- Job A: Can you write out the passage on story endings word for word, between "At this point" and "Why is that?", inclusive?

*** Document extract ***

This isn't to say that games can't end with business unfinished that can be continued into future games. Far from it. It's a great idea to leave a few dangling threads, hints at cool things further in the pipeline, indicators of where the story may or may not go. Ideally though, they're kept more casual. A character disappears on a quest, its resolution perhaps to be important later. The political system of a town cracking under the weight of rebellion, albeit holding for the time being, which it might be interesting to revisit after the inevitable happens. There are so many potential things to play with.

At this point though, we get to the tricky problem of what makes a TBC ending versus what makes a satisfying ending where there is work yet to be done. To pick a non-gaming example everyone will know, look at Star Wars. By the end of A New Hope, Luke has yet to become a Jedi, the Empire is far from ended as a threat, and we've not even glimpsed the Emperor. However, while The Empire Strikes Back absolutely ends on a To Be Continued, the original movie doesn't. Why is that?

In a nutshell, it's about scope, and the story told being the story promised. The threat of that movie is the Death Star, and the hero's journey one of Luke going from farm boy to hero. By the time the credits roll, everything that was set up has been resolved. The princess, rescued. The Death Star, destroyed. As the movie ends, there's much work yet to be done - hello, Zeigarnik - but the loop has been closed. This is the making of a satisfying story that still allows for proper sequalisation, with nothing that detracts from that victory, but endless threads we can get excited about seeing pulled in future.

*** End of Document extract ***

- Job B: Which lines of the records below contain the string "value"? Pick out each of them.

*** Records ***

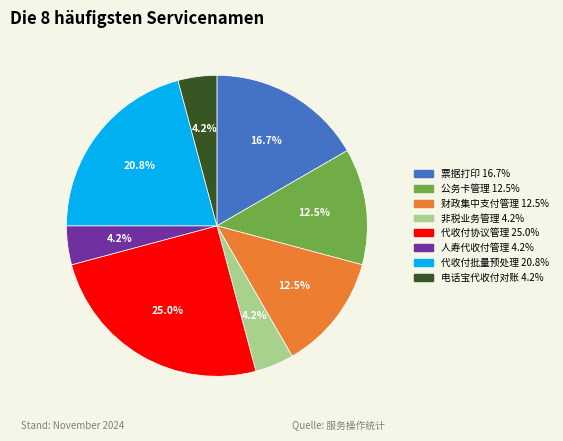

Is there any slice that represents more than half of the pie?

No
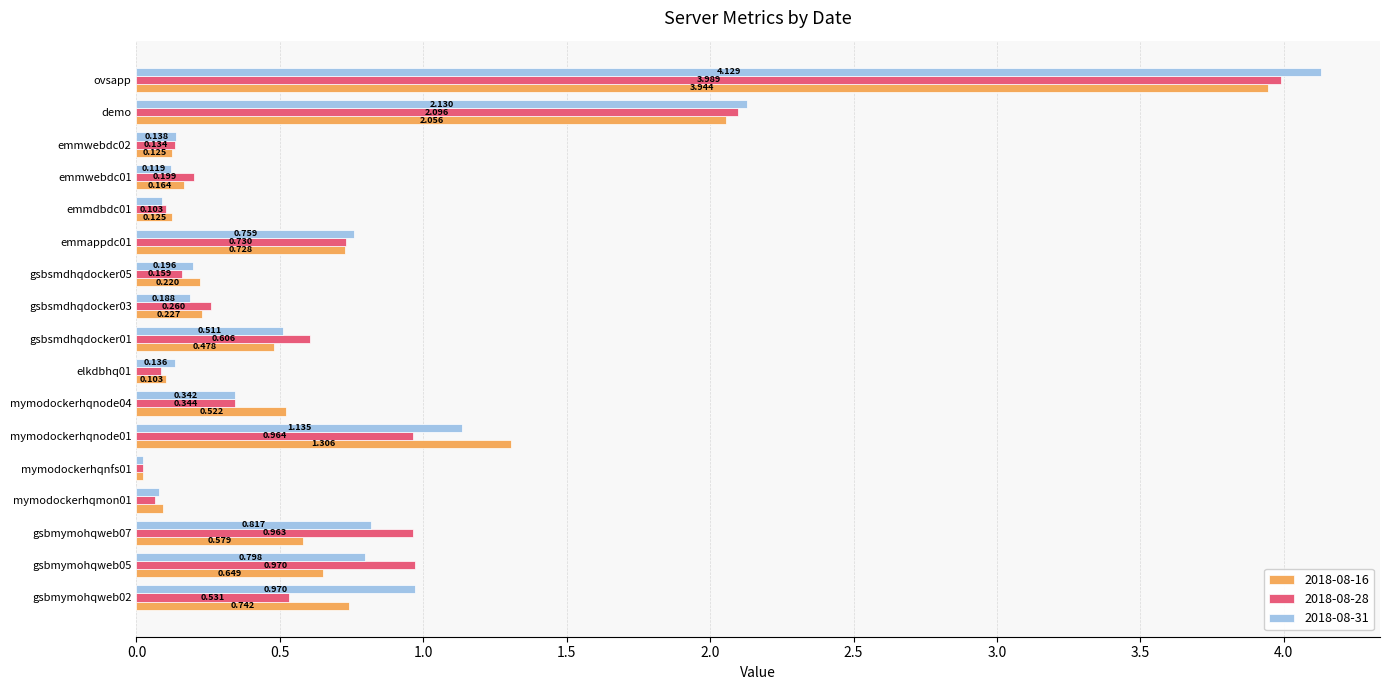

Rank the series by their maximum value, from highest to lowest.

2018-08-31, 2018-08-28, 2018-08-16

*** End of Records ***

- Exercise answer A:
At this point though, we get to the tricky problem of what makes a TBC ending versus what makes a satisfying ending where there is work yet to be done. To pick a non-gaming example everyone will know, look at Star Wars. By the end of A New Hope, Luke has yet to become a Jedi, the Empire is far from ended as a threat, and we've not even glimpsed the Emperor. However, while The Empire Strikes Back absolutely ends on a To Be Continued, the original movie doesn't. Why is that?

- Exercise answer B:
Rank the series by their maximum value, from highest to lowest.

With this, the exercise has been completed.